The results of experiments are given in Table 2. First, observe that DIRECT-G and DIRECT-GL perform on average much better (see Overall row in Table 2) compared to DIRECT. Especially this is evident when a lower percentage error (pe) (higher accuracy) is sought. Observe, that original DIRECT on average performs better only for simpler (unimodal) test problems (see Unimodal row in Table 2). That is mainly because the set of potentially optimal hyper-rectangles in DIRECT-G and DIRECT-GL is larger per iteration. Consequently, a greater number of function evaluations is needed.

For small dimensional problems (see \(\mathbf {n \le 3}\) row in Table 2), DIRECT requires on average from 4.5 times (when \(\varepsilon _\mathrm{pe} = 10^{-2}\)) to 175 times more function evaluations (when \(\varepsilon _\mathrm{pe} = 10^{-8}\)) compared to DIRECT-GL. Observe, that DIRECT-G performed worst with \(\varepsilon _\mathrm{pe} = 10^{-2}\) and \(\varepsilon _\mathrm{pe} = 10^{-4}\). Again, for most of these problems DIRECT was able to converge after a small number of iterations. Therefore, by extending the set of potentially optimal hyper-rectangles only globally enhanced (DIRECT-G) is not very efficient for low-dimensional problems. However, when \(\varepsilon _\mathrm{pe} = 10^{-6}\) and \(\varepsilon _\mathrm{pe} = 10^{-8}\) was used, DIRECT-G performed significantly better compared to DIRECT.

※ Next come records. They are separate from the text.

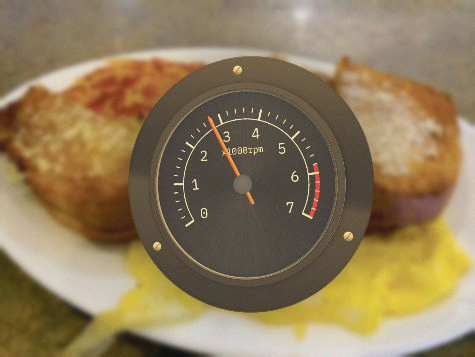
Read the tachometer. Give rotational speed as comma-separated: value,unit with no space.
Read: 2800,rpm
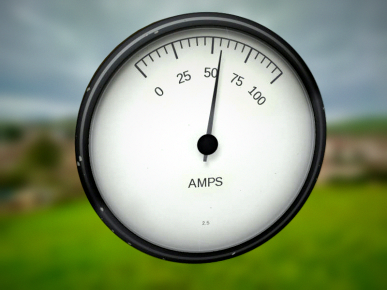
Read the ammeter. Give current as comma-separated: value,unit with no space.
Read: 55,A
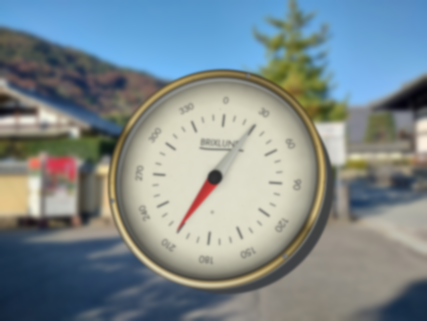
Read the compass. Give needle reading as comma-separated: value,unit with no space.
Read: 210,°
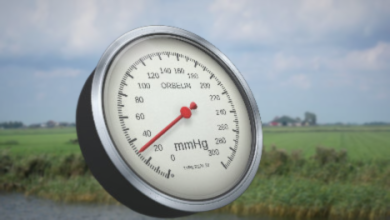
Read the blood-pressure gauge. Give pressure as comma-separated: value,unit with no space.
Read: 30,mmHg
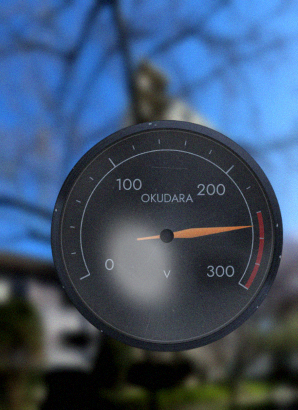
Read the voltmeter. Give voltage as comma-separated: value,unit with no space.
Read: 250,V
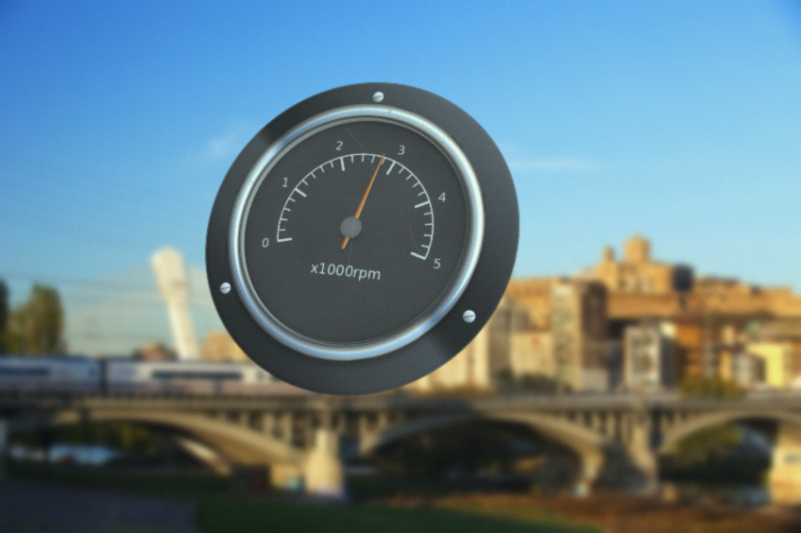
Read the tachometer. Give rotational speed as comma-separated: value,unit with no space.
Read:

For higher dimensional (see \(\mathbf {n \ge 4}\) row in Table 2) and multimodal problems (see Multimodal row in Table 2) both introduced versions performed significantly better compared to DIRECT, and the best results were obtained using DIRECT-GL. Finally, in total DIRECT failed (see Failed row in Table 2) for \(30.1\%\) (65/216) cases, most of which when a lower percent error tolerance was required (\(10^{-6}\) and \(10^{-8}\)) and optimization problems were more challenging. Meanwhile, DIRECT-G and DIRECT-GL in total failed on \(18.1\%\) (39/216) and \(9.2\%\) (20/216) cases, accordingly.

6 Concluding remarks

In this paper, we introduced a new strategy for the selection of the extended set of potentially optimal hyper-rectangles in the DIRECT-type algorithmic framework. Using the proposed approach two well-known weaknesses of DIRECT-type algorithms were addressed. The experimental results confirmed the well-known fact that while for simpler problems DIRECT performs well, for more challenging (higher dimensional) and multimodal problems the proposed modified DIRECT-GL performs significantly faster. Moreover, since the set of potentially optimal hyper-rectangles is larger (compared to DIRECT), DIRECT-GL scheme looks promising for more efficient parallelization too.